In the late 1920s, the Mercury published the recipe of fairy bread which was used to bring cheer at a party for the children's hospital in Hobart.

It was fairy bread’s first appearance in print and the ingenious, colourful creation has been a staple at children’s parties (and a last-minute cake-stall saviour) ever since.

3. David Boon – the cricketing genius built like a keg

David Boon

Tasmania has its share of sporting legends, but few have the stature of one David Clarence Boon. Standing a mere 5 foot 3 in his socks, Boony was a hero almost from the moment he first stepped onto a pitch to face the fury of the mighty West Indian fast bowlers.

Born in the suburbs of Launceston, he was powerful wielder of the willow, who parked himself at short leg to avoid having to run in the field (genius!). And he belted boundaries at will, also to avoid having to run.

The moustachioed maestro’s record speaks to his brilliance – Sports Australia Hall of Fame, Cricket Australia Hall of Fame, Player of the Final in a World Cup victory, and the owner of a certain infamous record set on the flight to London for the 1989 Ashes tour. And who could forget his genius catch (at short leg, naturally) to secure Shane Warne’s hat-trick?

There are legends, but how many legends have had a talking figurine made of them? Not many, but Boony sure has. A true Tassie genius.

4. The notebook (no, not the Ryan Gosling movie)


On almost every desk in the world is a little bit of Tassie genius that people use every day – the Silver City Writing Tablet. Never heard of it? You probably know it as the notebook. Which you’d agree is a catchier name.

How did something as simple and universal as the notebook come to be? Well, in 1902 Launceston stationery shop owner J.A. Birchall decided that selling writing paper folded in stacks was less efficient than it could be.

With a lot of patience and a small strip of glue, he started producing convenient booklets of halved sheets of paper glued together and bound with a sheet of cardboard.

At first his English distributors weren’t particularly receptive to this outlandish invention – but they soon caught on – and today ‘Silver City Writing Tablets’ can be found, well, everywhere.
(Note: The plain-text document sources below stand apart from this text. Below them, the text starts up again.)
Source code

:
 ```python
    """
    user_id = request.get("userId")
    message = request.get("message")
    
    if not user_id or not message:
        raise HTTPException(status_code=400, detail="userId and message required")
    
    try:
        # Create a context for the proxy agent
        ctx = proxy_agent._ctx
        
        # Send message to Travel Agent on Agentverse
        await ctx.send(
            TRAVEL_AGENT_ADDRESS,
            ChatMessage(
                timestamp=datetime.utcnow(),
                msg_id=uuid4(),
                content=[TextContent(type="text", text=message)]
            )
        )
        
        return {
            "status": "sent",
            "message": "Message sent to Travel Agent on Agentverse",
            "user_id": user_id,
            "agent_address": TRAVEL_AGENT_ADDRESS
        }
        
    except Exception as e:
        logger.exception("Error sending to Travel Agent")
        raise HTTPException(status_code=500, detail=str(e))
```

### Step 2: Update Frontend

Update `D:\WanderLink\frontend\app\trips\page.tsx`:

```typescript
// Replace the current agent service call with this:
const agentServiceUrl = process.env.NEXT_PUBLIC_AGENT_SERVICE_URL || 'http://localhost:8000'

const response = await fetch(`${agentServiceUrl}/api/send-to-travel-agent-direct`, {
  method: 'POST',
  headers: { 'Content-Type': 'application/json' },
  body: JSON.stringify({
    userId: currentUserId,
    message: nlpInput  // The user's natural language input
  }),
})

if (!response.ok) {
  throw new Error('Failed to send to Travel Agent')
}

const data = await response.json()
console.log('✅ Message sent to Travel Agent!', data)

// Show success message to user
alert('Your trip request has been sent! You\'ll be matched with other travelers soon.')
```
5. Turning a tiny island into a renewable giant

Australia's first renewable energy

When you think big renewable generators in Australia, one name that might come to mind is Snowy Hydro. Well, decades before our friends at Snowy Hydro got started, Tasmania was quietly leading the way on renewable electricity with several pioneering hydro-power schemes.

Waddamana Power Station was first commissioned in 1916 and was the first major hydro power scheme in the southern hemisphere. It was powering Tasmanian homes and businesses 39 years before Snowy was welcomed into Australia’s hydro-electric fold - the more the merrier when it comes to renewables.

The Tasmanian enthusiasm for renewable energy has only grown since. They were the first Australian state to make more renewable power than it used and has been exporting energy to the mainland ever since. Momentum is 100% owned by Hydro Tasmania – Australia’s largest generator of renewable electricity.

Hydro Tasmania currently generates roughly twice the amount of hydroelectricity that Snowy does – they’re very much the quiet achievers of Australia’s energy industry.

Having the vision for little Tassie to be big in renewables? Now, that’s genius.

Who makes the most renewable energy in Australia?

Hydro Tasmania is the largest generator of renewable electricity in Australia. They generate on average approximately 9000 gigawatt hours of hydroelectricity per year – that’s about twice what Snowy Hydro produces.

Snowy Hydro Vs. Hydro Tasmania
Who makes more hydroelectricity: Snowy Hydro or Hydro Tasmania? Hydro Tasmania makes more renewable power with about 9000 gigawatt hours per year on average compared to Snowy Hydro’s 4500 gigawatt hours per year.